About
2017 marks the 10th anniversary of the record that changed everything for Dan Deacon. Spiderman of the Rings found the Baltimore-based musician transitioning from a dumpster-diving experimental artist playing house shows on the noise circuit to a major voice in electronic music. Across its 9 exuberant, still-fresh tracks, it merges Dan’s academic background in modern composition with a newly embraced pop sensibility and the ecstatic energy of his live shows. Carpark Records is proud to re-release this landmark record, coupled with the first-ever soundtrack release of the video-art collaboration that further refined Dan’s signature sound, Ultimate Reality.
Dan moved to Baltimore in 2004, with a small discography of dissonant releases under his belt. Living in a warehouse and attempting to eat on $5 a day, he toured hard, playing shows that might pay enough for him to pack his gear and green skull onto a Greyhound bus to the next town. He had no computer, no phone, and no bank account. But in the midst of those dark George W. Bush years, feeling that the world had turned into a Philip K. Dick novel—and fearing that it was destined to end in 2012 anyway—Dan figured the life he’d built in the underground was as sustainable as any.
At the same time, something shifted in Baltimore. In other cities, Dan had to work to get an audience moving by the end of his set; in Baltimore, the crowds broke into aggressive dancing from track one. This changed his writing process. Influenced by bands like Lightning Bolt and Boredoms, Dan sought to make sounds that were frenetic and extreme but also joyful. He used the tools available to him—namely, computers borrowed from his roommates while they were at work. He began writing songs for drums, songs with vocals on all tracks, songs that pushed the melodic aspects of his music to the forefront. This new music came from a place of “positive nihilism”: everything may be fucked, but that doesn’t mean we can’t have some fun. For the very first time, he wanted to make a record that faithfully reflected his frenzied live show—a show that increasingly, flying in the face of bummer scenes hampered by crossed arms and implicit dress codes, delivered a one-man Devo or Talking Heads.
Spiderman of the Rings did all that and more. Touring in the weeks leading up to the album’s release, Dan noticed his crowds grow from 20 to 200 people. The album, he slowly gathered, had leaked, and there was major buzz (which Dan largely ascribes to its emphatically WTF reception on a high-traffic Radiohead discussion board). When it finally dropped, listeners’ ears were ready.
Spiderman of the Rings is Dan’s first fully formed statement, and the record that put him on the path he’s on today. From the euphoric squeals of single “The Crystal Cat” (#84 on Rolling Stone‘s 100 Best Songs of 2007) to the gorgeous, soaring “Pink Batman,” the gentle chimes and abrasive bleeps of “Big Milk,” and the swirling, moment-defining anthem “Wham City” (#30 on Pitchfork’s Top 100 Tracks of 2007), sophisticated compositional concepts blissfully collide with dada word-craft and a child-like sense of play. With Spiderman, Dan bridged the gap between party performer and confident composer, in the process landing on both Pitchfork’s Best New Music and their top 50 records of 2007.
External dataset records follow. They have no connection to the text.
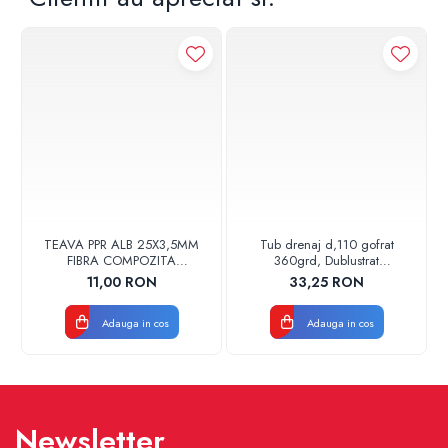
TEAVA PPR ALB 25X3,5MM
Tub drenaj d,110 gofrat
FIBRA COMPOZITA
360grd, Dublustrat
10033025004
verde/negru 110152 Drainkit
11,00 RON
33,25 RON
VALDUOTHERM VALROM
Adauga in cos
Adauga in cos
Newsletter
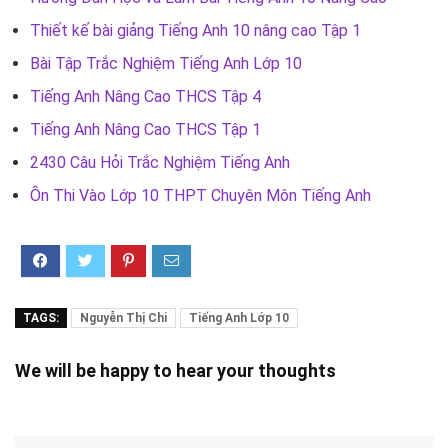
Thiết kế bài giảng Tiếng Anh 10 nâng cao Tập 1
Bài Tập Trắc Nghiệm Tiếng Anh Lớp 10
Tiếng Anh Nâng Cao THCS Tập 4
Tiếng Anh Nâng Cao THCS Tập 1
2430 Câu Hỏi Trắc Nghiệm Tiếng Anh
Ôn Thi Vào Lớp 10 THPT Chuyên Môn Tiếng Anh
TAGS:
Nguyễn Thị Chi
Tiếng Anh Lớp 10
We will be happy to hear your thoughts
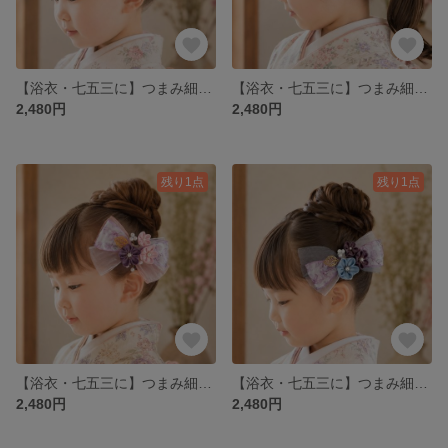
【浴衣・七五三に】つまみ細工 お花リボンヘアクリップ イエロー
【浴衣・七五三に】つまみ細工 お花リボンヘアクリップ ブルー パープル
2,480円
2,480円
残り1点
残り1点
【浴衣・七五三に】つまみ細工 お花リボンヘアクリップ イエロー
【浴衣・七五三に】つまみ細工 お花リボンヘアクリップ ブルー×パープル
2,480円
2,480円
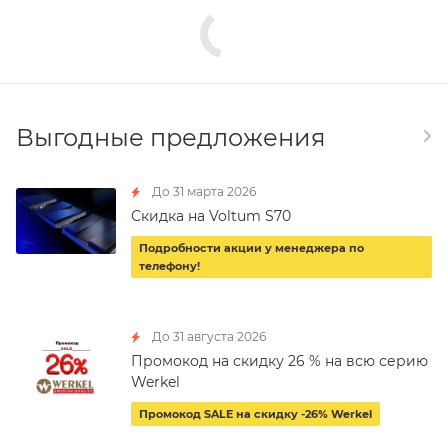
Выгодные предложения
До 31 марта 2026
Скидка на Voltum S70
Подробности акции у менеджера по
телефону!
До 31 августа 2026
Промокод на скидку 26 % на всю серию
Werkel
Промокод SALE на скидку -26% Werkel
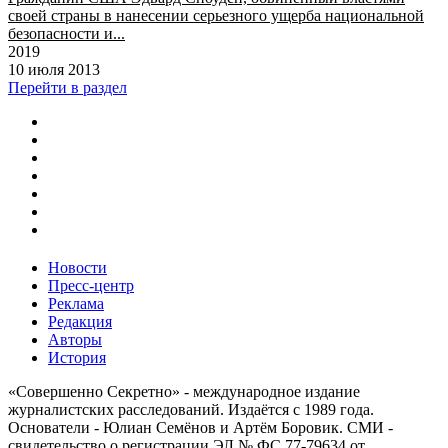
своей страны в нанесении серьезного ущерба национальной
безопасности и...
2019
10 июля 2013
Перейти в раздел
Новости
Пресс-центр
Реклама
Редакция
Авторы
История
«Совершенно Секретно» - международное издание
журналистских расследований. Издаётся с 1989 года.
Основатели - Юлиан Семёнов и Артём Боровик. CМИ -
свидетельство о регистрации ЭЛ № ФС 77-79634 от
As a perfect complement to this pivotal record, Carpark offers, for the first time, an audio release of the soundtrack to Dan’s collaboration with video artist Jimmy Joe Roche, 2007’s Ultimate Reality. Featuring Jeremy Hyman (ex-Ponytail, Boredoms) on drums, these three singular tracks find Dan back in Baltimore, fleshing out his new sound and enjoying the enhanced set of tools Spiderman’s success afforded him. Together, they comprise the origin story of the Dan Deacon we know and love today.